For years rumors popped up regularly, hinting that Amazon planned to make its own smartphone. Year after year, Amazon has disappointed us. But this year, a well-known and very reliable publication leaked photos of what it claims to be a 3D smartphone from Amazon. Now, the same publication says it knows the intimate details about how the Amazon smartphone will be controlled and it isn't with buttons.

No, the Amazon smartphone with all its cool 3D sensors, will be controlled using gestures such as tilting, flipping and maybe even shaking.

BGR, the publication that leaked the first images of the Amazon smartphone, claims that it knows how Amazon's 3D smartphone works, as well as what kind of hardware it's got under the hood.
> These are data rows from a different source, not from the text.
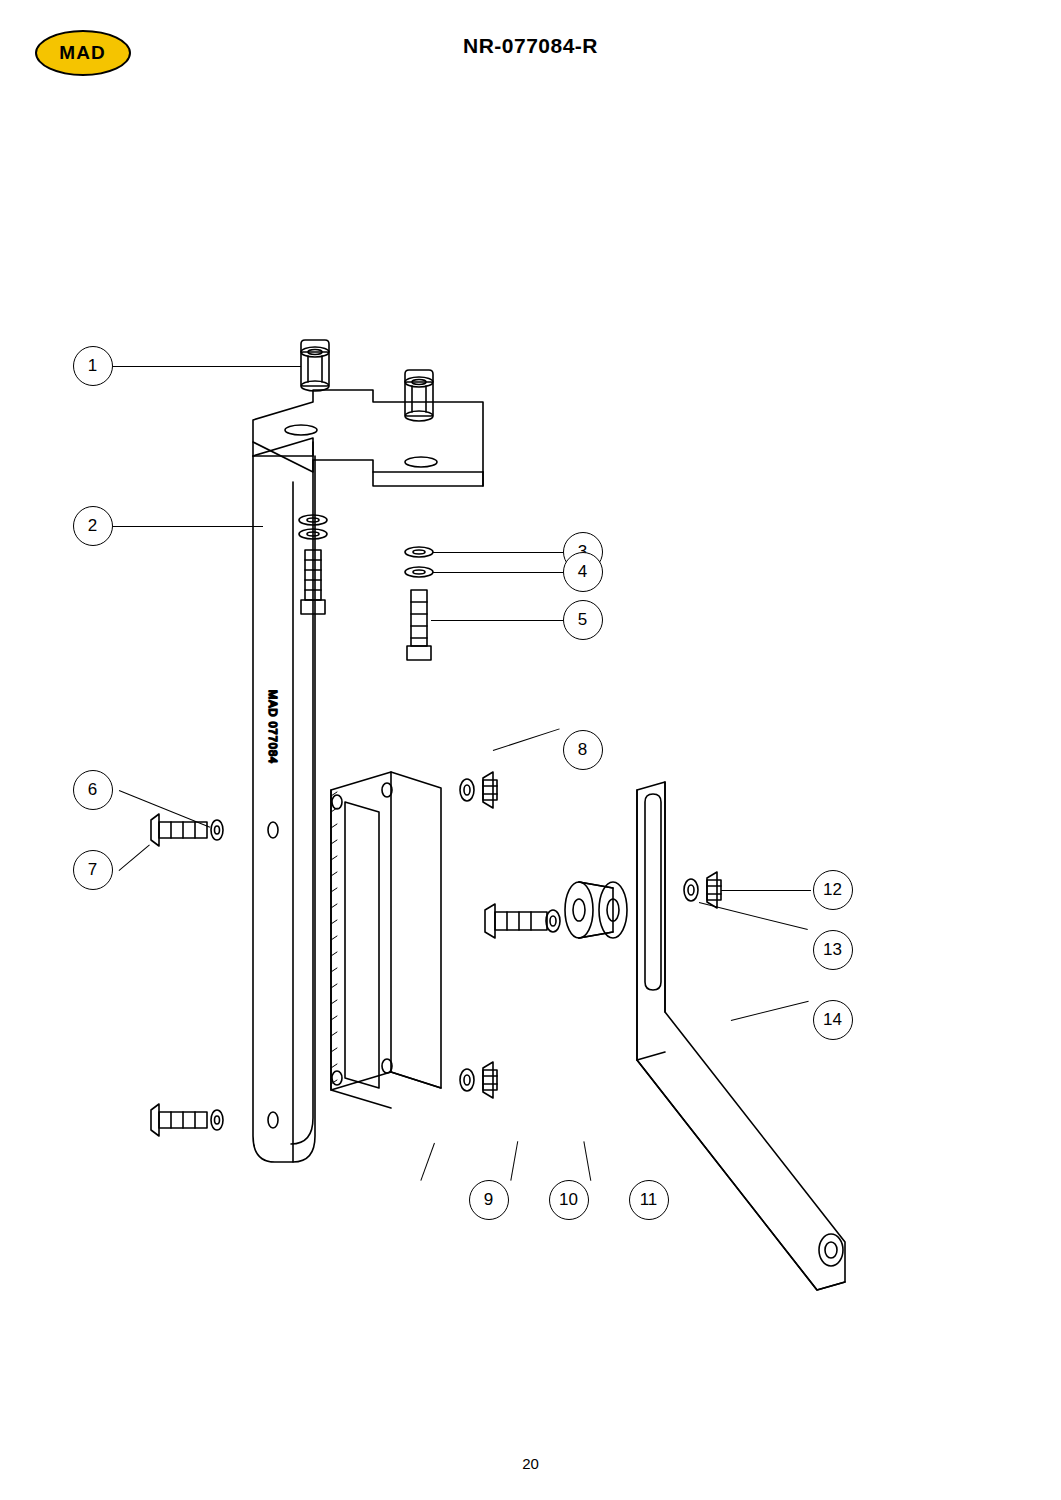MAD
NR-077084-R
MAD 077084
1
2
3
4
5
6
7
8
9
10
11
12
13
14
20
The 3D Amazon smartphone will reportedly feature a 720p 4.7-inch display, 2GB of RAM, a Qualcomm Snapdragon processor and a total of six cameras, several of which will be used to track gestures and create the 3D effect on the display.

Four of the front-facing cameras and sensors will be used to analyze the user's movements and gestures. The innovative software of the Amazon smartphone will then link this motion data to actions on the smartphone, while simultaneously creating a 3D effect. The cameras will have low-energy infrared sensors, so that the smartphone's battery lasts longer.

The idea behind Amazon's gesture-controlled smartphone is that using gestures instead of taps, swipes and buttons will make it easier to navigate the smartphone one-handed. For example, by tilting the Amazon smartphone at different angles, the user will see different apps, notifications and menus. BGR says that menus will be accessed by tilting the smartphone to the left or right, depending on which menu you want to bring up. As a result, the Amazon smartphone won't have a standard menu button. 

Users will also be able to switch between compatible apps with a simple tilt in the right direction. For example, if you are writing a text message to a friend and you want to include a picture, you just tilt the Amazon smartphone to the side to bring up the photo roll or camera app. From there, you can easily send a photo from the message app without going back and forth between apps or tapping all over the display to find what you're looking for. Users will also be able to scroll down a web page or flip through a book without having to touch the display. Once again, a specific tilt is all that is needed.

Obviously, all this tilting and gesturing will take some getting used to, but it probably isn't as complicated as it sounds. Sometimes the most intuitive motions are all but impossible to describe with written words. Several sources say that the Amazon smartphone will arrive this summer, so hopefully we'll be able to see these gestures in practice soon.